Happy Anniversary, Dissertation Proposal!

I decided to look at my old dissertation proposal since I defended it sometime in June of 1991--25 years ago.  A quick glance suggests that it was in the first half of the month since the examples of secessionist crises barely refers to Yugoslavia, which fell apart later that month.  It was fun to see how much of the dissertation followed this proposal, how much changed, and how much my thinking has remained the same vs changed.

This document is entitled PropV4, which tells me that I had gotten a heap of feedback from my advisers, especially Miles Kahler, so I subjected him to four different versions from roughly late 1990 to June 1991.  I do remember

In terms of style, it turns out that I have always struggled to cite enough literature.  Not enough cites in the proposal, I think.  On the other hand, my hate of lit reviews didn't stop me from having a section called "Relevant Literature."  Reading through it did remind me that I had multiple targets in mind, as I had only remembered focusing on the folks who argued that "countries don't support secession elsewhere if they are vulnerable to it themselves."  I now remember being hostile to the existing work on diversionary theories of war.  I guess it took Palpatine's strategies in SW 1-3 to change my mind?

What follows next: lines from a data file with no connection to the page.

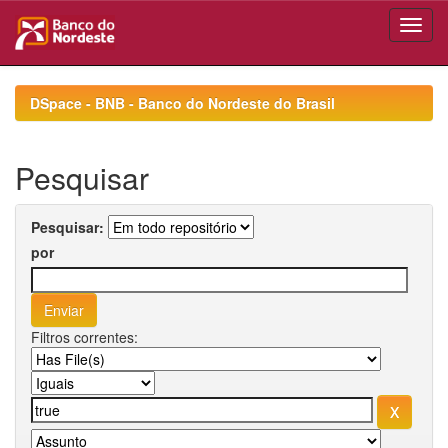
Skip
navigation
DSpace - BNB - Banco do Nordeste do Brasil
Pesquisar
Pesquisar:
por
Filtros correntes:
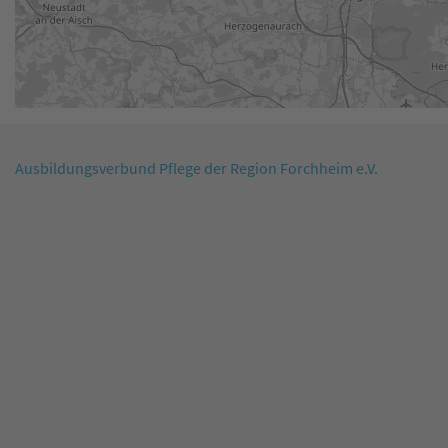
Ausbildungsverbund Pflege der Region Forchheim e.V.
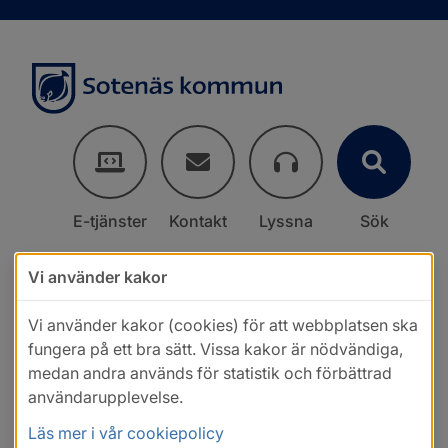
E-tjänster
Kontakt
Lyssna
Sök
Vi använder kakor
Vi använder kakor (cookies) för att webbplatsen ska
fungera på ett bra sätt. Vissa kakor är nödvändiga,
medan andra används för statistik och förbättrad
användarupplevelse.
Läs mer i vår cookiepolicy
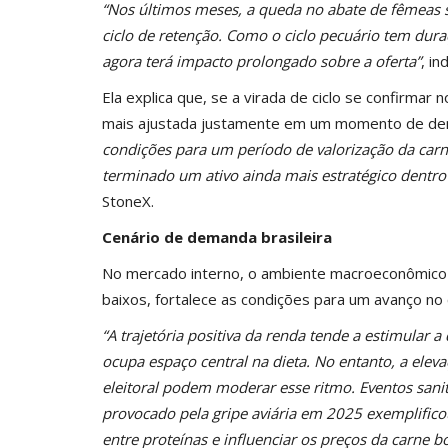
“Nos últimos meses, a queda no abate de fêmeas 
ciclo de retenção. Como o ciclo pecuário tem dura
agora terá impacto prolongado sobre a oferta”
, in
Ela explica que, se a virada de ciclo se confirmar
mais ajustada justamente em um momento de dem
condições para um período de valorização da car
terminado um ativo ainda mais estratégico dentro
StoneX.
Cenário de demanda brasileira
No mercado interno, o ambiente macroeconômico
baixos, fortalece as condições para um avanço no
“A trajetória positiva da renda tende a estimular
ocupa espaço central na dieta. No entanto, a elev
eleitoral podem moderar esse ritmo. Eventos sani
provocado pela gripe aviária em 2025 exemplifico
entre proteínas e influenciar os preços da carne b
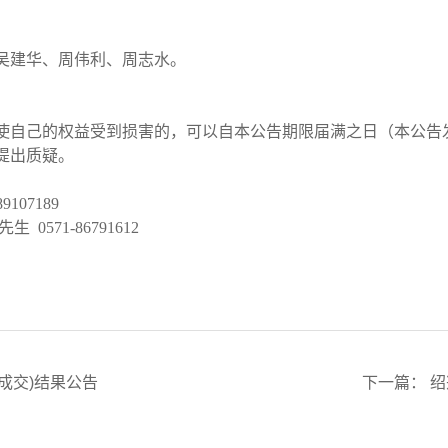
吴建华、周伟利、周志水。
等使自己的权益受到损害的，可以自本公告期限届满之日（本公告
提出质疑。
9107189
先生
0571-86791612
成交)结果公告
下一篇：
绍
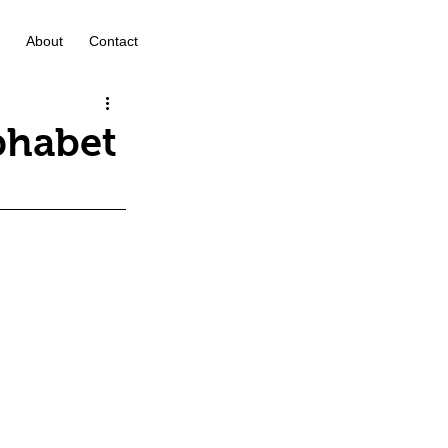
About
Contact
phabet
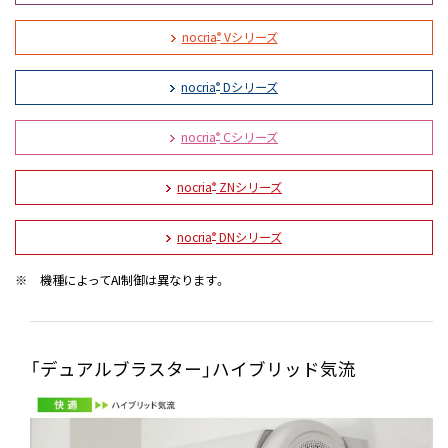
nocria
Vシリーズ
®
nocria
Dシリーズ
®
nocria
Cシリーズ
®
nocria
ZNシリーズ
®
nocria
DNシリーズ
®
※
機種によってAI制御は異なります。
「デュアルブラスター」ハイブリッド気流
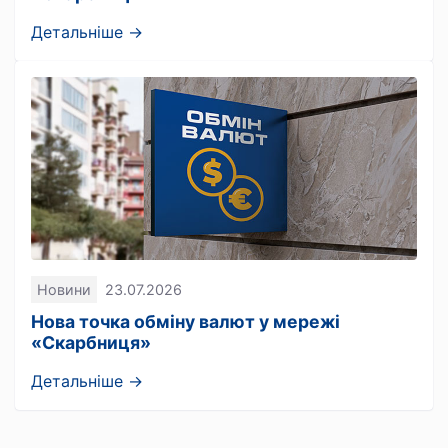
Детальніше →
Новини
23.07.2026
Нова точка обміну валют у мережі
«Скарбниця»
Детальніше →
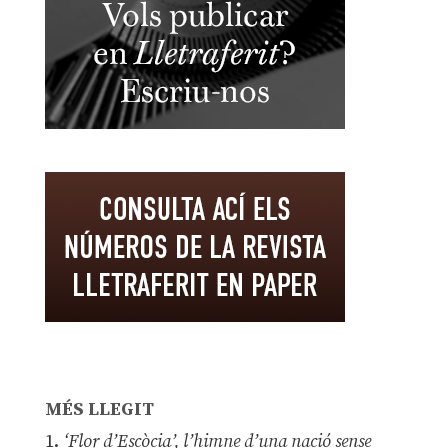
MÉS LLEGIT
1.
‘Flor d’Escòcia’, l’himne d’una nació sense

In terms of my theory, I ended up simplifying a bit from my 3x3 with strange abbreviations to a 2x3 by the time I defended the dissertation.  But the logic built into the model still shapes how I view things--that politicians have different incentives if they have a multiethnic audience to which they are are appealing versus having to compete with other politicians for the support of a single ethnic group.  I kind of underplayed the reality of multiple identities in the proposal, and I got more focused on how even a single identity might have competing meanings and imperatives later on.

My methods section made a series of promises that I did not keep in the dissertation: no statistics.  I did end up trying to test some of the assertions quantitatively once I got my hands on the Minorities At Risk Dataset's coding of international support.  My committee directed me away from doing quantitative work (really!) in the dissertation because the data was not there if I remember correctly. The case studies in the actual dissertation did not reflect what I proposed, as I focused less on individual countries over time (except for Somalia) and much more on comparing how many countries reacted to the same secessionist crisis (Katanga, Biafra, Bangladesh). 

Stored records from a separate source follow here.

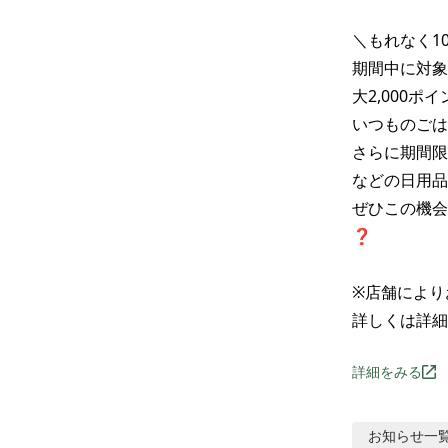
＼もれなく10
期間中に対象
大2,000ポイ
いつものごは
さらに期間限
などの日用品
ぜひこの機会
❓

※店舗により
詳しくは詳細
詳細をみる
お知らせ
一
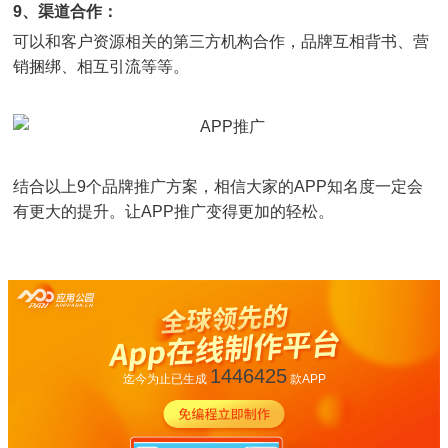
9、渠道合作：
可以和客户资源相关的第三方机构合作，品牌互相背书、营
销捆绑、相互引流等等。
结合以上9个品牌推广方案，相信大家的APP知名度一定会
有更大的提升。让APP推广变得更加的轻松。
1446425
迄今为止已生成
款APP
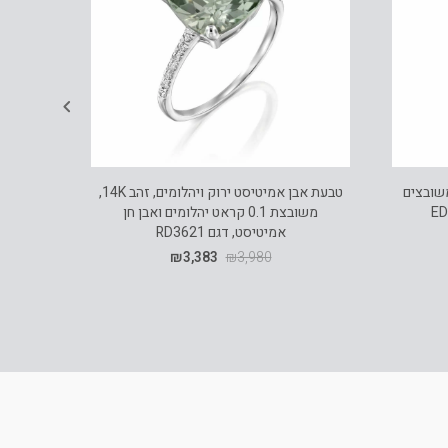
 רובי ויהלומים, זהב 14K, משובצים
טבעת אבן אמיטיסט ירוק ויהלומים, זהב 14K,
משובצת 0.1 קראט יהלומים ואבן חן
אמיטיסט, דגם RD3621
₪
3,383
₪
3,980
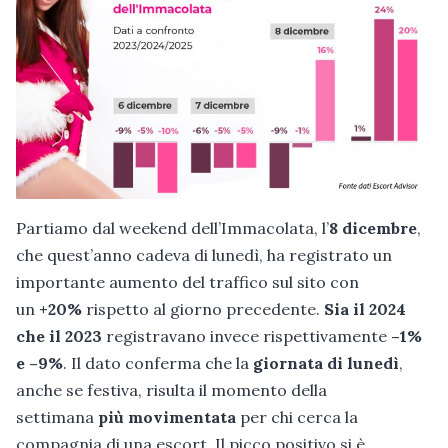
Partiamo dal weekend dell’Immacolata, l’
8 dicembre
,
che quest’anno cadeva di lunedì, ha registrato un
importante aumento del traffico sul sito con
un
+20%
rispetto al giorno precedente.
Sia il 2024
che il 2023
registravano invece rispettivamente
–1%
e –9%
. Il dato conferma che la
giornata di lunedì
,
anche se festiva, risulta il momento della
settimana
più movimentata
per chi cerca la
compagnia di una escort. Il picco positivo si è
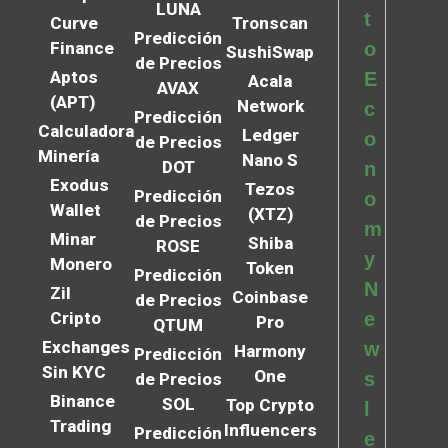
LUNA
t
Curve
Tronscan
Predicción
Finance
o
SushiSwap
de Precios
Aptos
E
Acala
AVAX
(APT)
Network
c
Predicción
Calculadora
Ledger
o
de Precios
Minería
Nano S
DOT
n
Exodus
Tezos
Predicción
o
Wallet
(XTZ)
de Precios
m
Minar
Shiba
ROSE
y
Monero
Token
Predicción
N
Zil
Coinbase
de Precios
Cripto
e
Pro
QTUM
Exchanges
w
Harmony
Predicción
Sin KYC
One
s
de Precios
Binance
SOL
Top Crypto
l
Trading
Influencers
Predicción
e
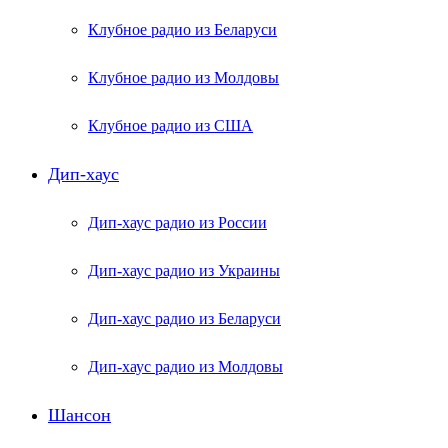
Клубное радио из Беларуси
Клубное радио из Молдовы
Клубное радио из США
Дип-хаус
Дип-хаус радио из России
Дип-хаус радио из Украины
Дип-хаус радио из Беларуси
Дип-хаус радио из Молдовы
Шансон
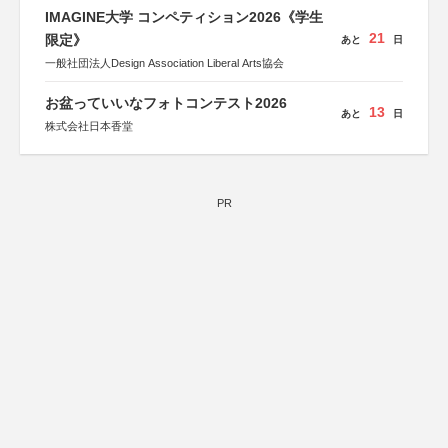
IMAGINE大学 コンペティション2026《学生
21
限定》
あと
日
一般社団法人Design Association Liberal Arts協会
お盆っていいなフォトコンテスト2026
13
あと
日
株式会社日本香堂
PR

My memory of the process is not perfect, but I have to guess that the dissertation proposal defense made a big difference--not so much in the theory but in how I would test my assertions.  The dissertation defense was far less consequential--it was interesting and engaging, but did not change what I ended up doing with the dissertation.  The resulting book had a different case study (Yugoslavia instead of Bangladesh) both to be more current and because the BG case was really about India and not about comparing many actors' reactions to the same conflict.

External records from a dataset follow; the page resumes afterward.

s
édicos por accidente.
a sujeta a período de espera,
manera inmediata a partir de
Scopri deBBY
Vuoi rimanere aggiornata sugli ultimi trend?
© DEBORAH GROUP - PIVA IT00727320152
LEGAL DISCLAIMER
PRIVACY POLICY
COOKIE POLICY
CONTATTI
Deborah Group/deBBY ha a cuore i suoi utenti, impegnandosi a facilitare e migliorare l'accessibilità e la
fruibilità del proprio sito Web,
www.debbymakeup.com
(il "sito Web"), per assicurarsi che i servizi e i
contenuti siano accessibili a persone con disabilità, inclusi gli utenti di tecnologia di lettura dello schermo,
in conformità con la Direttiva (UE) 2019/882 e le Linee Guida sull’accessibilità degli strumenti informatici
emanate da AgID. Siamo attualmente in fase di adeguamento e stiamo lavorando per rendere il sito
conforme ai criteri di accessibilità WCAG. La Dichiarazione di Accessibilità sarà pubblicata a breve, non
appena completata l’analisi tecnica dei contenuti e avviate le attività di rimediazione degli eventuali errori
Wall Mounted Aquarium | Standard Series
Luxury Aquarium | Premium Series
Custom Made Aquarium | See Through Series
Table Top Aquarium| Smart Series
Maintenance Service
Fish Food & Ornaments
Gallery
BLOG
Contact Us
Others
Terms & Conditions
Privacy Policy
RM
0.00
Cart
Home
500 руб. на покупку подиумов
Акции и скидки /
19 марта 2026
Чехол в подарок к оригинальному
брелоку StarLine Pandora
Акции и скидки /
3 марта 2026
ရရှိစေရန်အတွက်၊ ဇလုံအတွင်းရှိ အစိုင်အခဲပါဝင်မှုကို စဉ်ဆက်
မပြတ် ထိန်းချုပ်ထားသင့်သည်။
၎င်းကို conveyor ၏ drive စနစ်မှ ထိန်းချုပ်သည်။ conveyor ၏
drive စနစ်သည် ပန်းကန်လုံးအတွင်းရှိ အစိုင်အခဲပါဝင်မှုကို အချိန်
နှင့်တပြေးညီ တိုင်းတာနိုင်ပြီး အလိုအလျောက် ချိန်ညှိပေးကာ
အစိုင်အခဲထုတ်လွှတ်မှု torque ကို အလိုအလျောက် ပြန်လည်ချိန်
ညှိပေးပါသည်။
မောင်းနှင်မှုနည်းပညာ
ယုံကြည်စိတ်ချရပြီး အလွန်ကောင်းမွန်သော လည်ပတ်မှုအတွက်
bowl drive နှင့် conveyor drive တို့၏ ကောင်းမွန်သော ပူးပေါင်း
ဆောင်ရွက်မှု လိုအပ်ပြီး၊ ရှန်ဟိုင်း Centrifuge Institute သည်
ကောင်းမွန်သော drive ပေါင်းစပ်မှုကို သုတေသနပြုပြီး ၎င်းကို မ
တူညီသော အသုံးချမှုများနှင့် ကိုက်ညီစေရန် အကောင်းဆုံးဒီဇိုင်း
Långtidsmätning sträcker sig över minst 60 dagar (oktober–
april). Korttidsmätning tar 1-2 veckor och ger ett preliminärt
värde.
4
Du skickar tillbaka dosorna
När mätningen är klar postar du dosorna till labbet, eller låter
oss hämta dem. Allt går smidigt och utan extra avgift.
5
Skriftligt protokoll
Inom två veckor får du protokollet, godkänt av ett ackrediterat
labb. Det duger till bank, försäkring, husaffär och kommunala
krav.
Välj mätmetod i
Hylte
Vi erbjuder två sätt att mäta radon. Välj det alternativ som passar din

And, yes, my proposal was 40 pages double spaced, which means I cannot whine too much when my students give me proposals of that length.

Anyhow, it is funny what I remember and what I don't from this very formative process 25 years ago.  The dissertation proposal process is probably the hardest part of grad school--developing an original and feasible idea to study, one that will haunt a student for at least ten years (to do the project in grad school and then to publish off it as one tries to get tenure), if not their entire career as it tends to dominate one's destiny.  It involves heaps of feedback from advisers and peers, which can often misdirect a student who keeps listening to the most recent piece of advice rather than figuring out what is best for the project.  I have many debts to my committee and my friends at UCSD, which I can only pay forward.

I guess I date my career as starting pretty much at this point--when I got my first major idea started and underway.  Before that, I was just ripping apart the work of others.  Building my own research is far harder and is far more professional--that I was a part of this profession when I started doing the research.  What am I going to do for this 25th anniversary?  Get some more silver in my hair, I guess.